Campus Currents

"Moses" Without the Myths

Harriet Tubman

One of the most dramatic recorded slave rescues in American history was sparked by a loaf of bread. On April 27, 1860, Charles Nalle was on his way to the bakery in Troy, N.Y., when he was stopped in the street and arrested. The escaped slave was working as a coachman, hoping to earn enough money to bring his wife and six children to safety in the north. But his former owner had tracked him down, procuring a warrant for Nalle's arrest and return to Virginia. Enter Harriet Tubman, a petite woman known for her fierce devotion to freedom.

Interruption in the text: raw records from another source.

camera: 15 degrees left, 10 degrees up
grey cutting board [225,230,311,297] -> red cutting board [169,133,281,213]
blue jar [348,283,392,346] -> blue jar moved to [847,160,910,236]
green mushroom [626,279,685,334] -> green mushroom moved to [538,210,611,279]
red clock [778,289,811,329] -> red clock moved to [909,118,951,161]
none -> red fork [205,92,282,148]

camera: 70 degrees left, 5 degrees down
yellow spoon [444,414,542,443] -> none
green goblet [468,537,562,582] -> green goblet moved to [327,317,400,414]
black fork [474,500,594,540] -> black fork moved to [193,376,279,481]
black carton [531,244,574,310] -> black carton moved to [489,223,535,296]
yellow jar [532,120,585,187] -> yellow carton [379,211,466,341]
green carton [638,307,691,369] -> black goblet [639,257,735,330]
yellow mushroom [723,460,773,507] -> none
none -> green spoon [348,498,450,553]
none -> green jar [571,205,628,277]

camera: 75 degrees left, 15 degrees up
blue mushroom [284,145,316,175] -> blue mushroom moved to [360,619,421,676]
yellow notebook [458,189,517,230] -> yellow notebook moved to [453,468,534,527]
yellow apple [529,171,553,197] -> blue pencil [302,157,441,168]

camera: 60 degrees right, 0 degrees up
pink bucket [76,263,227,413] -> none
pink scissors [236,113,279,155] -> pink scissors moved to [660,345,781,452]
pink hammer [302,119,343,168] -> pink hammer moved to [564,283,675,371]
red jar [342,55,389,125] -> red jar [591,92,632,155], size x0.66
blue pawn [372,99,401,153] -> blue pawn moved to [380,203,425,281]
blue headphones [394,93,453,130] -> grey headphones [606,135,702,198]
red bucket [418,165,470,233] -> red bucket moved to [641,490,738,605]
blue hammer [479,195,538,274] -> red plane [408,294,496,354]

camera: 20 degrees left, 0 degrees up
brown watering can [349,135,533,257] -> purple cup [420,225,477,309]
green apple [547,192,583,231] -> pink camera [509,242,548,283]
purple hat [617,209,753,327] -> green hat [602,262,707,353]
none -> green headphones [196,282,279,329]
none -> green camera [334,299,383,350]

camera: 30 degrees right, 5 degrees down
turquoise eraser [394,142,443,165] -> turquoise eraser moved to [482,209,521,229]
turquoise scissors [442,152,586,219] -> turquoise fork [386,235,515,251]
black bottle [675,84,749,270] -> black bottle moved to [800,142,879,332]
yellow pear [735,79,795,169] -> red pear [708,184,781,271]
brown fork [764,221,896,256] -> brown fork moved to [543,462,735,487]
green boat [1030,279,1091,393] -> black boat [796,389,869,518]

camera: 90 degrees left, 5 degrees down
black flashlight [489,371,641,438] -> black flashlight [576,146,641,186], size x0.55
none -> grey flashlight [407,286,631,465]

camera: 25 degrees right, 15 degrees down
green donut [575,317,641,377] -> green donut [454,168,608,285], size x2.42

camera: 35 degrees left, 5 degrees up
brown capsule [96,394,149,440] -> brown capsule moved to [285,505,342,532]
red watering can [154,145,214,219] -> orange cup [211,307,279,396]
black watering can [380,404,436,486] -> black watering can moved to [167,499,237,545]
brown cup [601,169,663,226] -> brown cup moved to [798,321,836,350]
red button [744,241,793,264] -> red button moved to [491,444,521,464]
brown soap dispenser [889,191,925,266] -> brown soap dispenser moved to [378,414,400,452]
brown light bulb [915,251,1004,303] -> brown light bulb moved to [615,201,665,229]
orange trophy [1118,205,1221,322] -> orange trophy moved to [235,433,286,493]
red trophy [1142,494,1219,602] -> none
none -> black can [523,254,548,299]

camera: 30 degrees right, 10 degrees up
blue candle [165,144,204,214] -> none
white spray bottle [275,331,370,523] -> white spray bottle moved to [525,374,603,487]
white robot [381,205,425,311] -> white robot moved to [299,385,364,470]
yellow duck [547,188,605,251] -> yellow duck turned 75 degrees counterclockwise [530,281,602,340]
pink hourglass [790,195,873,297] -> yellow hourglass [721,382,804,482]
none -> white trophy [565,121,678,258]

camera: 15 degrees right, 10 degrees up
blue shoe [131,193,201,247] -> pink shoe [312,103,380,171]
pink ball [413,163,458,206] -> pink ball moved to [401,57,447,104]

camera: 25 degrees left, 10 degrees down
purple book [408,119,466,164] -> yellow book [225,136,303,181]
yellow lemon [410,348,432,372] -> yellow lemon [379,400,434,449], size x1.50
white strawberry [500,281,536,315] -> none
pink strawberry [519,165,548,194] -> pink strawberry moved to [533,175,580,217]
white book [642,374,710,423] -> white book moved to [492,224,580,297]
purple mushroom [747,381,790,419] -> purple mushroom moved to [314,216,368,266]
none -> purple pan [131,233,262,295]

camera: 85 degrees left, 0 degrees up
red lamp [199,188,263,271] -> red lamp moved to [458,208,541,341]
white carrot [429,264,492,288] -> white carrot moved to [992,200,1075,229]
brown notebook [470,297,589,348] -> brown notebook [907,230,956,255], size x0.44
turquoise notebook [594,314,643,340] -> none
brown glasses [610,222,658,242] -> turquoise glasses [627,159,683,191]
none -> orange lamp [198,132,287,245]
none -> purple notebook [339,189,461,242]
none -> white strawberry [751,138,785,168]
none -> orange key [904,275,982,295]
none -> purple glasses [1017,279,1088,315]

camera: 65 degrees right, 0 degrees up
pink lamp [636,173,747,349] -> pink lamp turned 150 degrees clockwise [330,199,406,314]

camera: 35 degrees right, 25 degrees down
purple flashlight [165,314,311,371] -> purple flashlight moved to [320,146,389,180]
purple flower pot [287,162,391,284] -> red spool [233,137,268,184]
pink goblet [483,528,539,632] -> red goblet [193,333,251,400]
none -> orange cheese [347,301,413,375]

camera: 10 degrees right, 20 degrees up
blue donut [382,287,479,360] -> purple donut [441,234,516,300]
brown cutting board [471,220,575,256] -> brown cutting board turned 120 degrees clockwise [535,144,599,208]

While angry crowds gathered outside, Tubman disguised herself and slipped inside the building where Nalle was imprisoned. She helped him escape, once to a waiting boat, and a second time by heaving the injured Nalle into a passing farmer's wagon.

Known as "Moses" for her efforts to lead slaves to freedom on the Underground Railroad, Tubman was legendary for her fearlessness and fighting spirit. Kate Clifford Larson '03 first became interested in Tubman when reading a children's biography to her then-10-year-old daughter. But when she went to look for more biographies, she found that children's books portrayed Tubman as a saint, and no adult biography had been published since 1943.

Harriet Tubman

So began her seven-year undertaking: a comprehensive biography that would introduce readers to the real Harriet Tubman. One reason Clifford Larson chose UNH to pursue her doctoral work is that her project was greeted with immediate enthusiasm. "There were lots of naysayers" elsewhere, Clifford Larson says. "I was told it would be too hard to research."

In Massachusetts, Clifford Larson pored over letters from the prominent antislavery Garrison family, which were full of references to Tubman. In Maryland, a courthouse that was supposed to be a dead end-it burned in 1852-was instead a treasure trove: The courthouse clerk had decided to catch up on work at home, and had taken the Tubman family file home with him.

The resulting thesis was published this year by Ballantine Books. Bound for the Promised Land tells the story of the real Harriet Tubman. "She was not a pacifist," says Clifford Larson. "She felt you needed to strike a crushing blow, that you weren't going to win by preaching peace. It was a war."

Clifford Larson's own family has been touched by her research. Her two daughters, now 14 and 17, have grown up with Tubman, often sharing information about her life in their classes at school. "She's like the third child in our family," says Clifford Larson, who has become good friends with a number of Tubman's descendants.

Many people, especially black women, have thanked her for writing the truth about Tubman, for bringing her to life. Despite a horrific childhood and disappointments (such as her inability to rescue her sister, who died a slave), Tubman struggled and endured.

"She faced tremendous odds," say Clifford Larson, "and did something amazing with her life." So much for myth--the real story, it turns out, is far more remarkable.